Çağan Irmak Dedemin İnsanları ile yine son derece sıcak ve insanın yüreğini kıpırdatan bir filme imza atmış. Girit göçmenlerinin dünyasına eğilen film, ayrıntılı senaryosuyla dikkat çekiyor. Ege'nin küçük bir kasabasında insanlar sıcak mahalle ilişkileriyle, belki de iklimden gelen kıpır kıpır ve neşeli kişilikleriyle sakin bir hayat sürerler, ama yılların geçmesiyle aslında içten içe kişilerin bilinçaltında yatan duygular su üstüne çıkmaya başlar. Kasabanın yerli halkı 1923'lerde mübadele sonucu gelip buraya yerleşen Girit göçmenlerini önce şaka yollu gavur diye adlandırmış ama siyasal gerilimlerin ortaya çıkmasıyla bu daha ciddi bir sorun haline gelmiştir.
Mahallenin küçük çocukları bile bundan nasibini alır. Mehmet beyin torunu Ozan dedesine gavur denmesini hiç kaldıramaz ama bunu ailesine karşı sert ve yıkıcı davranışlarla gösterir. Mehmet bey çocuk yaşta ayrılmak zorunda kaldığı Girit'i ve oradaki evini hiç unutmamıştır. 12 Eylül darbesiyle beraber kasabanın çehresi - Tüm Türkiye gibi - değişir, Mehmet'in oğlu İbrahim Belediye Başkanı Yardımcısı ve yöre halkının sesi olarak ihtilal yönetimince atanan yeni Belediye Başkanı'nın boy hedefi haline gelir.
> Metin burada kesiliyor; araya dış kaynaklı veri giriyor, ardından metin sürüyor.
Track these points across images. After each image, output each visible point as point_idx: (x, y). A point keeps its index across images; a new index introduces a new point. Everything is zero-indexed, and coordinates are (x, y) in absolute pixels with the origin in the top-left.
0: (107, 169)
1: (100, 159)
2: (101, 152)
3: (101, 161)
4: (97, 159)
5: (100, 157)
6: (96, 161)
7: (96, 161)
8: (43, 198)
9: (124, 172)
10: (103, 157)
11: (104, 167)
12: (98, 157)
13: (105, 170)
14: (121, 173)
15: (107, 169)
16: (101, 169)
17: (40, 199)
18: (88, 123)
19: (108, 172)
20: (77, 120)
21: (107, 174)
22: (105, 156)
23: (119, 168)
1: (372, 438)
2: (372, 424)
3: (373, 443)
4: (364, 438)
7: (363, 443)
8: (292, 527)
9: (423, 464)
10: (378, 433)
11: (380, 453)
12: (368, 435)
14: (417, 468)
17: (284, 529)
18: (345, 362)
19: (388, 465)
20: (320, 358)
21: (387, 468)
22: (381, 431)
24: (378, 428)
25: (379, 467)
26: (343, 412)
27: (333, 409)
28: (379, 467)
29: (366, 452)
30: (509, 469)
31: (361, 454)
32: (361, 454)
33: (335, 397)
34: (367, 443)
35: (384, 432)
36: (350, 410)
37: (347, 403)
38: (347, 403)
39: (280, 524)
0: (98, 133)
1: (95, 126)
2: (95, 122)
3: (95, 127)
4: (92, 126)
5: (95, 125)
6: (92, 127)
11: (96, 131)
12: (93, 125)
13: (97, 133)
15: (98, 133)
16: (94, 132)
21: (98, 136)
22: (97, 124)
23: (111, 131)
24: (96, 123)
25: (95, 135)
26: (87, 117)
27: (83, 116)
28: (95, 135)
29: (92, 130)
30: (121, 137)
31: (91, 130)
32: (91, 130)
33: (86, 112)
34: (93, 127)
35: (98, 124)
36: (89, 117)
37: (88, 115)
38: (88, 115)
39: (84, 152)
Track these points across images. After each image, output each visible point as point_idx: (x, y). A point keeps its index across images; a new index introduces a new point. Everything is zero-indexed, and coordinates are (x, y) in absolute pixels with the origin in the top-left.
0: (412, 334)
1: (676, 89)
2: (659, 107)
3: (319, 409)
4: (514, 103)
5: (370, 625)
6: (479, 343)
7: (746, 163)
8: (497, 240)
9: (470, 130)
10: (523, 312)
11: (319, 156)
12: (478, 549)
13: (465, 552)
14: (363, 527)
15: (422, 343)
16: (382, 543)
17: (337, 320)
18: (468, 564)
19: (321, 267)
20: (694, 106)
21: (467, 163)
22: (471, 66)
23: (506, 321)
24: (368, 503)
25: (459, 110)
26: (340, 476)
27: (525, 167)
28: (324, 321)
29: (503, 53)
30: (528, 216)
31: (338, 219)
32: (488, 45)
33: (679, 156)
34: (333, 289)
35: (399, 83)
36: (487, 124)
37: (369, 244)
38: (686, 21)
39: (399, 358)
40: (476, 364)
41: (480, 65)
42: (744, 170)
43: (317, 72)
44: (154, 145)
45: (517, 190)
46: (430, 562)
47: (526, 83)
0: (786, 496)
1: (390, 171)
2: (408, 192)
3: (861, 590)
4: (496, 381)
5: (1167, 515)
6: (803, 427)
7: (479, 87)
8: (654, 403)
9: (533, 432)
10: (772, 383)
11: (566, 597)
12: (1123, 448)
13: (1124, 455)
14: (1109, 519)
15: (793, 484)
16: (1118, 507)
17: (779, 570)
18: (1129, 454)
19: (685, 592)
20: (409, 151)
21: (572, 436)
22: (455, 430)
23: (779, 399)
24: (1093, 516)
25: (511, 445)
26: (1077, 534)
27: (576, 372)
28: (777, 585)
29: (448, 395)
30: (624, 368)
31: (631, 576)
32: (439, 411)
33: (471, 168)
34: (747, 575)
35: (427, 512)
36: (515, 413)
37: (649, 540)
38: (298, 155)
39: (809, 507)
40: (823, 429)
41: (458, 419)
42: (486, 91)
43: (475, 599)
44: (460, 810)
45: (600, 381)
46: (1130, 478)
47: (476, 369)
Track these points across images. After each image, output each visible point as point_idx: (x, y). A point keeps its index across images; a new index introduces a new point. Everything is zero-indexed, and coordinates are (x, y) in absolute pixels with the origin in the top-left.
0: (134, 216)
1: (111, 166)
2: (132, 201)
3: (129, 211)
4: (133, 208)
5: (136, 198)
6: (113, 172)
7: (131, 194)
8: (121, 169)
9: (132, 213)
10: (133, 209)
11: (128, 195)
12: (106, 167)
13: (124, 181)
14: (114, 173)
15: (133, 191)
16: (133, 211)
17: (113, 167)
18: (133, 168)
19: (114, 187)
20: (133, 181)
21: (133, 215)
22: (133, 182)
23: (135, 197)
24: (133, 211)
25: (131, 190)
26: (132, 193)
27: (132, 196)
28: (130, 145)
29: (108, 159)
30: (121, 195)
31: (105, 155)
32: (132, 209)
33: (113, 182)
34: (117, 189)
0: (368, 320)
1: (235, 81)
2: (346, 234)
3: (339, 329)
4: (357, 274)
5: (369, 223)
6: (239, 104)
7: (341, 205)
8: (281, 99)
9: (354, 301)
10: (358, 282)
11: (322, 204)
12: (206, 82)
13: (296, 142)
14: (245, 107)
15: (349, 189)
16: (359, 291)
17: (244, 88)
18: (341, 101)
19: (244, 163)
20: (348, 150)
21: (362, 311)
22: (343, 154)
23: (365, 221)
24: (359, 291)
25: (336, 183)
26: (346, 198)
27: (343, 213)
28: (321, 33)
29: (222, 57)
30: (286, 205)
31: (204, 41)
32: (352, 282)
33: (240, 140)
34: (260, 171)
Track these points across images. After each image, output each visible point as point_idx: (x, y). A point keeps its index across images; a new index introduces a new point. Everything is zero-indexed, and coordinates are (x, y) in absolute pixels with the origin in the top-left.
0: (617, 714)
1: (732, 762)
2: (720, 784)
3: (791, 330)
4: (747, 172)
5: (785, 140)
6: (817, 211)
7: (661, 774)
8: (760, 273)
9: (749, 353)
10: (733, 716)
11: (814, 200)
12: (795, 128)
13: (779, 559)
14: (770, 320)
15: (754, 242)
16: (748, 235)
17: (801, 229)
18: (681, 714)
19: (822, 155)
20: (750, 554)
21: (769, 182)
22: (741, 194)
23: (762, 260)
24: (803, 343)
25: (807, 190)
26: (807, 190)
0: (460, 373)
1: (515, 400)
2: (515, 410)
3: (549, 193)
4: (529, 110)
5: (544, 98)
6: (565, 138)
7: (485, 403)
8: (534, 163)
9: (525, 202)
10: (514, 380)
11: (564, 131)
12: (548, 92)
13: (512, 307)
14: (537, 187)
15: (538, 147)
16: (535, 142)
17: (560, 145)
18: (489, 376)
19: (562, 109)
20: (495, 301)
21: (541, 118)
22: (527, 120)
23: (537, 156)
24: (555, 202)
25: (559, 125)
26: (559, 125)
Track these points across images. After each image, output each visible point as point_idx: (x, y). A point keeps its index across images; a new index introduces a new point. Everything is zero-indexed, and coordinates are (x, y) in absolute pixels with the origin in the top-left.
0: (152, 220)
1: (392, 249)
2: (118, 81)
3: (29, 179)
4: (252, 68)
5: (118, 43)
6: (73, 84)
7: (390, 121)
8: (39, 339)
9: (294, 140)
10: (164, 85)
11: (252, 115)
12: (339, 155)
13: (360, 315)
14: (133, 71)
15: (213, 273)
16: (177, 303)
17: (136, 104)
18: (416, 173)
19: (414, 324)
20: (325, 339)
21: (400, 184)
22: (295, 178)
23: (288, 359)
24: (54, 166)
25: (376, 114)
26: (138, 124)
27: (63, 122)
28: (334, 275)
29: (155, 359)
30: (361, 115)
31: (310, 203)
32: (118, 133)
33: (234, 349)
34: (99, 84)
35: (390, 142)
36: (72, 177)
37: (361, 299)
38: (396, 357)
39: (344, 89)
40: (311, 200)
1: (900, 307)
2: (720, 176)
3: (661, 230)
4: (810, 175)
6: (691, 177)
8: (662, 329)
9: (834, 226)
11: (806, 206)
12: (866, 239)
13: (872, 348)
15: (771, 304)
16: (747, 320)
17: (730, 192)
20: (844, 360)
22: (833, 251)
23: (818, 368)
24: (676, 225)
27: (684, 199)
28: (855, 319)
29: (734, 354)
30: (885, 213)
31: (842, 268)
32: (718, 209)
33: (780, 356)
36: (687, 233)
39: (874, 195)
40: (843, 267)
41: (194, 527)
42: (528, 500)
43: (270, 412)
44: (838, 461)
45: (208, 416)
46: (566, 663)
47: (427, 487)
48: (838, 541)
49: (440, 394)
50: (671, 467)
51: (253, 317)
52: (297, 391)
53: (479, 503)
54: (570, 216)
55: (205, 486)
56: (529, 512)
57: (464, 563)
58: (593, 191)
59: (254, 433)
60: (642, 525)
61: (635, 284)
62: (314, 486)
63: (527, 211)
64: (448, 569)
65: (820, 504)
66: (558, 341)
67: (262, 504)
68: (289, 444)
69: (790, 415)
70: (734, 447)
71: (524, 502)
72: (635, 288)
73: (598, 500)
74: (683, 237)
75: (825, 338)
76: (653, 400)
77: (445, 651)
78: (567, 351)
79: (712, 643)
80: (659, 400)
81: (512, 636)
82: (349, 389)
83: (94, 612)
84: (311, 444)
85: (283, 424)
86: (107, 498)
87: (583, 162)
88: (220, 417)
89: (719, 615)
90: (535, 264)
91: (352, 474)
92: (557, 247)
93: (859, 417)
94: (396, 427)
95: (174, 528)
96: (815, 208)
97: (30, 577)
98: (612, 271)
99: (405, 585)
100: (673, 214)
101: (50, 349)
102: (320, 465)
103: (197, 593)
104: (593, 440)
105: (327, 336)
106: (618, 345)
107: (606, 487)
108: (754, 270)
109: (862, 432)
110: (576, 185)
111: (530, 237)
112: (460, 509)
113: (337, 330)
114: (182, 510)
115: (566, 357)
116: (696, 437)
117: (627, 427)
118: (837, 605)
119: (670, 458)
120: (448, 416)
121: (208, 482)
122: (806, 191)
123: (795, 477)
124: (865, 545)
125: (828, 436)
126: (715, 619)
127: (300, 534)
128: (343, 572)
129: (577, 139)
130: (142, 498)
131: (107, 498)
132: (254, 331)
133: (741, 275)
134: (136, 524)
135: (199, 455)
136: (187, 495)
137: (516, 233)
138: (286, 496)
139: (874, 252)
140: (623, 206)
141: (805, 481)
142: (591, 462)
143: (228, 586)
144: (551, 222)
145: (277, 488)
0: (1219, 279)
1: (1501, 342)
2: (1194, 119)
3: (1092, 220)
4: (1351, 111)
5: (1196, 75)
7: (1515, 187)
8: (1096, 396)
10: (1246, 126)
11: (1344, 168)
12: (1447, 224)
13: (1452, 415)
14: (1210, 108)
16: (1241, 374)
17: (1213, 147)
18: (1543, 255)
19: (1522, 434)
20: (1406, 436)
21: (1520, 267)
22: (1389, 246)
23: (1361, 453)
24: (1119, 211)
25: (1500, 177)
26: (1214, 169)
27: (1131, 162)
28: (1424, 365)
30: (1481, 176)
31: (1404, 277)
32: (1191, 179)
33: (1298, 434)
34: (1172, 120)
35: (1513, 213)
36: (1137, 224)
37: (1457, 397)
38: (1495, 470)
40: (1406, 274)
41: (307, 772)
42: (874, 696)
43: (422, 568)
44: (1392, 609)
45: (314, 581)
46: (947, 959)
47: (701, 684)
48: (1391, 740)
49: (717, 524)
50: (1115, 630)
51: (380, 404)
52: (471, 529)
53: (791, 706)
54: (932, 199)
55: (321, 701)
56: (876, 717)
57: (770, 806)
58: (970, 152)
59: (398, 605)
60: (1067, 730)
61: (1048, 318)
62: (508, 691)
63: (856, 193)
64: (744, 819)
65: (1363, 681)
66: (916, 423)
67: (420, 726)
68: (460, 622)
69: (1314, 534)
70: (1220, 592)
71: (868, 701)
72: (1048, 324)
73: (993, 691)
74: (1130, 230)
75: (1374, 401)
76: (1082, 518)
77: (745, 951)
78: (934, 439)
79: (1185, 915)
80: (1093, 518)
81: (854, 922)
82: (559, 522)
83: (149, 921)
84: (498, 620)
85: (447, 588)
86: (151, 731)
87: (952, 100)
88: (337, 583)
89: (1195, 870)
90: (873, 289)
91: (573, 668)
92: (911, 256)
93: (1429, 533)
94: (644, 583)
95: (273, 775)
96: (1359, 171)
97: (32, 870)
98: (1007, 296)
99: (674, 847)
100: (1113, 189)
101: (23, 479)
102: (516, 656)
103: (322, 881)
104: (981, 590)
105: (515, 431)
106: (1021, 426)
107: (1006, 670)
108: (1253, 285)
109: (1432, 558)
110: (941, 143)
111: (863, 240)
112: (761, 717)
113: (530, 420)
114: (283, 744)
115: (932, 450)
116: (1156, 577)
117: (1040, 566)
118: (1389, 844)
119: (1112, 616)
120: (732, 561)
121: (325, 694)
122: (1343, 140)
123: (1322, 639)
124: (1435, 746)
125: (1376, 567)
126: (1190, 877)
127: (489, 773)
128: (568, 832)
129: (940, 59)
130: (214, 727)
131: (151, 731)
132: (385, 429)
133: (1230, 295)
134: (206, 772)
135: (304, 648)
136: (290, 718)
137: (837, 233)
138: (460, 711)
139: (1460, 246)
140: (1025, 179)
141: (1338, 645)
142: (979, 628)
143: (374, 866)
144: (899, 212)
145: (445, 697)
Belki Irmak yöre insanlarının göçmenlere davranışını daha ayrıntılı inceleyebilirdi ama doğal olarak politik bir mesaj yerine son derece kişisel bir mesaj vermek istemiş (anladığım kadarıyla yaklaşık olarak kendi ailesinin hayatını işlemiş), o yüzden de bir noktadan sonra bu konuyu bırakıp 12 Eylül döneminin küçük kasabalardaki etkisini işlemiş.
Çetin Tekindor her zamanki gibi harika bir performans sergiliyor, Hümeyra kısa bir rolde yine çok iyi, Yiğit Özşener de başarılı.
Girit göçmenleriyle ilgili sevgili arkadaşım Neslihan Acu'nun Kuzgunun Şarkısı kitabını da tavsiye edebilirim, belki ortak yönlerini orada da bulabilirsiniz.